The balance might not be right across roles, but within your role, say you bring 15,000 DPS as a bard (just throwing a number out there, I'm not sure what people should actually expect of bards) and you bring your song buffs that were just added, your mobility, nature's minne, etc. And then say a machinist also does 15,000 DPS but has none of those tools. Then in that case the obvious choice for any forming raid team is to bring the bard and not the machinist. That means they need to calculate in an 8-man group how much extra damage a bard is bringing to the table over that machinist and adjust the numbers accordingly.

So let's say over the course of a fight that bard is boosting everyone else's damage by about 1%, and for the same of making the math easy on myself rather than calculate for every role, let's say the other three DPS do 15,000, tanks do 10,000 and healers do 8,000.
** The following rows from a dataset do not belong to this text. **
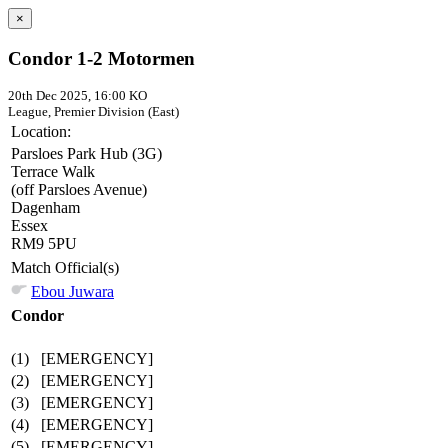
×
Condor 1-2 Motormen
20th Dec 2025, 16:00 KO
League, Premier Division (East)
Location:
Parsloes Park Hub (3G)
Terrace Walk
(off Parsloes Avenue)
Dagenham
Essex
RM9 5PU
Match Official(s)
Ebou Juwara
Condor
(1)
[EMERGENCY]
(2)
[EMERGENCY]
(3)
[EMERGENCY]
(4)
[EMERGENCY]
(5)
[EMERGENCY]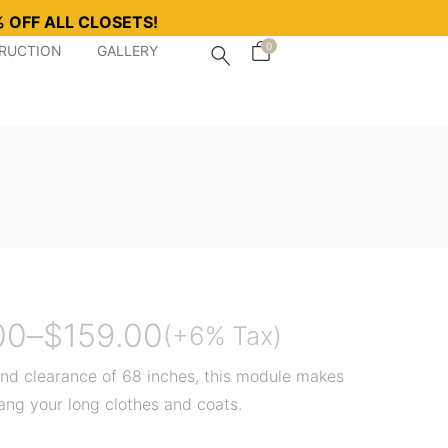
 OFF ALL CLOSETS!
0
TRUCTION
GALLERY
00
–
$
159.00
(+6% Tax)
nd clearance of 68 inches, this module makes
hang your long clothes and coats.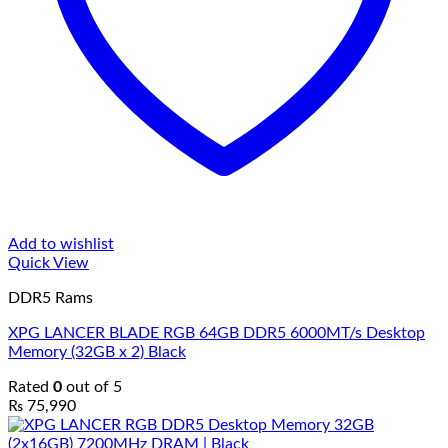
Add to wishlist
Quick View
DDR5 Rams
XPG LANCER BLADE RGB 64GB DDR5 6000MT/s Desktop
Memory (32GB x 2) Black
Rated
0
out of 5
₨
75,990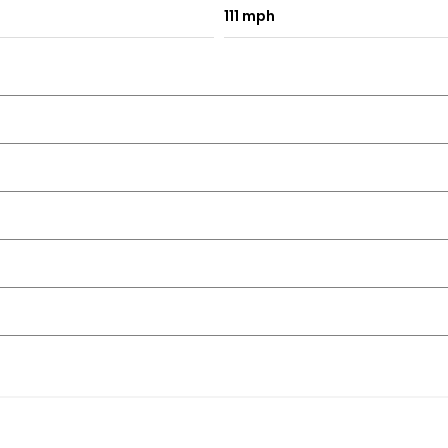
111 mph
In this scenario, you're adding:
150 DPS to the other three DPS jobs for a total of 450
100 DPS to both tanks for a total of 200
80 DPS for both healers for a total of 160

That means, in this situation, for a bard to break even with that machinist, your DPS should be 14,370 instead of 15,000. If your'e higher than that, you've made another job useless. This is a balance that's hard for the developers to create and maintain, especially once they realize that a design for one job has failed making it do more or less damage than they expected it should. Then once they add those buffs to underperforming jobs it can further throw off the balance they're trying to maintain. So in your example, adding 1,000 raid increase while losing 1,100 personal might have just been the best they could do at the time to try to maintain balance, especially considering how the crit buff will scale exponentially to be more powerful over the course of the expansion.

Across roles it becomes more subjective, like I think casters should be able to output higher DPS than ranged physical if the right doesn't require a lot of movement, but that there should be encounters where ranged physical does more because they're more movement intensive. Also it becomes a point of contention like we've seen in the caster DPS community when it comes to questions like how much DPS is a raise worth? Doubly so in fights where that caster never had to use that raise, but still was penalized for having it in their pocket.

Short answer, they have to make jobs that increase the DPS of other party members weaker than those who don't bring those skills otherwise there would be no point to running the ones without. And if they made everyone have access to the same utility, people would complain about jobs all being the same.